SZW en VNG hebben afgesproken dat gemeenten van het Rijk middelen krijgen om voor de ouders die gebruik maken van een gemeentelijk aanbod de kosten van de eigen bijdrage te kunnen vergoeden. De kinderdagopvang en de gastouderopvang zijn inmiddels in z’n geheel weer open, de buitenschoolse opvang is gedeeltelijk weer open. Gemeenten krijgen middelen om de eigen bijdrage te vergoeden van 16 maart tot 8 juni. Dit komt overeen met de periode dat de kinderopvang geheel of gedeeltelijk gesloten was.
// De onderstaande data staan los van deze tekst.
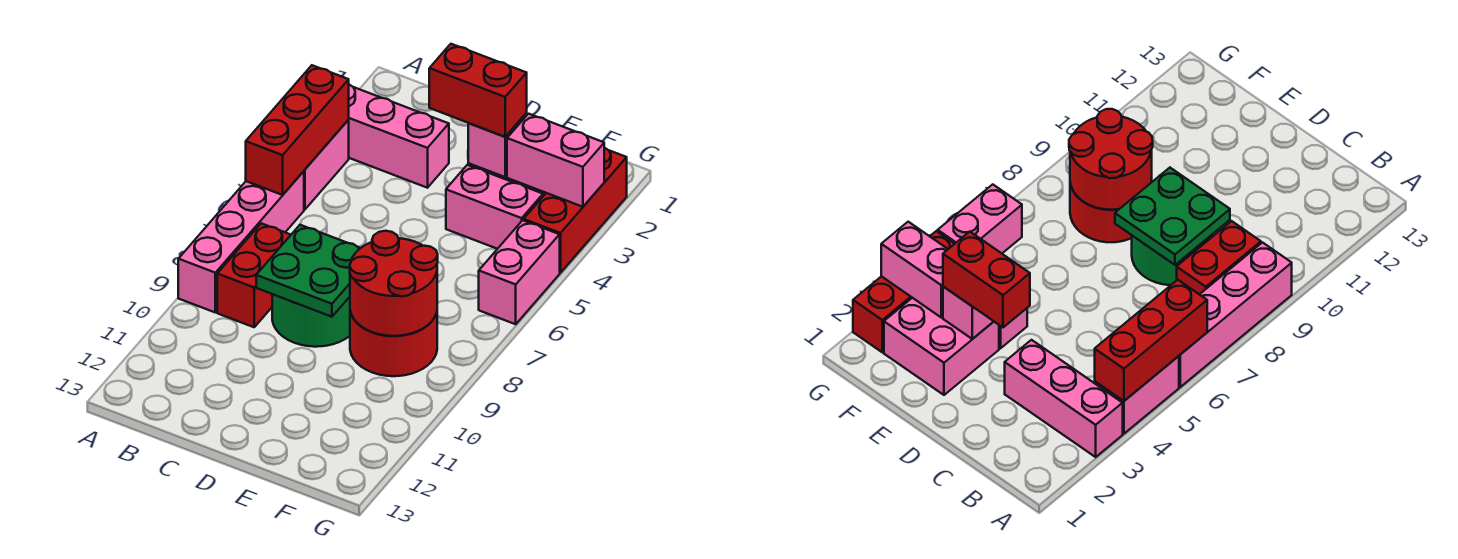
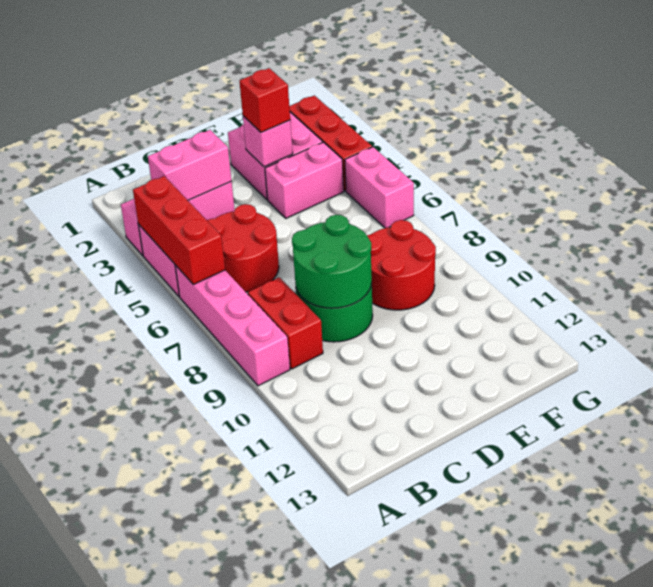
green plate C8:D9 level 2 -> green round brick C8:D9 level 2
red brick D3:E3 level 3 -> red brick E3 level 3
red round brick E8:F9 level 2 -> red round brick B5:C6 level 1
pink brick F3:G3 level 2 -> pink brick B3:C3 level 2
In totaal krijgen gemeenten €8,3 miljoen. Op dit moment wordt bepaald hoe de middelen verdeeld zullen worden. Dit wordt in de septembercirculaire geregeld.

11. Handreiking voor werkgevers ter preventie van psychische klachten werknemers

Veel werknemers met psychische kwetsbaarheid worden door de Coronacrisis extra geraakt. Het gemis van sociaal contact en van de structuur die werk biedt, laat zich voelen.
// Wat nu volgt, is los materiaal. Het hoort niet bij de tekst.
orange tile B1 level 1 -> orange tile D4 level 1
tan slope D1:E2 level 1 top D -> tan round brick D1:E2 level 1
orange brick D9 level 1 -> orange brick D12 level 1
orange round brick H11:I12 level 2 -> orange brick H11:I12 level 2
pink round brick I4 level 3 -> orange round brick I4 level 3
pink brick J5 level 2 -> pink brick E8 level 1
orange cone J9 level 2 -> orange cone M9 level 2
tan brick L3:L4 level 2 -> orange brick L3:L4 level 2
Ook kunnen psychische klachten tot ontwikkeling komen bij werknemers die door Corona aangewezen zijn op thuiswerken of die hun werk helemaal niet meer kunnen doen. Of die werken in sectoren waar de druk nu bijzonder hoog is (zoals de zorg, het onderwijs, de bezorging).

Het gesprek voeren over die psychische kwetsbaarheid is nu eigenlijk onmisbaar. En hoe opener dat tussen werkgever en werknemer gebeurt, hoe beter. Veel werkgevers zien het risico op ontstaan van psychische klachten, maar weten niet goed hoe ze daarmee om kunnen gaan.

Ik ben daarom blij dat AWVN en de Normaalste Zaak ter preventie van psychische klachten een handreiking hebben opgesteld, vol praktische tips, die werkgevers echt kan helpen in het contact met hun mensen. Deze handreiking is sinds 14 mei voor iedereen beschikbaar.

Ik verwacht dat ook gemeenten baat bij deze zeer actuele handreiking kunnen hebben. Niet alleen in hun rol als werkgever, maar ook in de contacten en de samenwerking die zij met plaatselijke werkgevers onderhouden.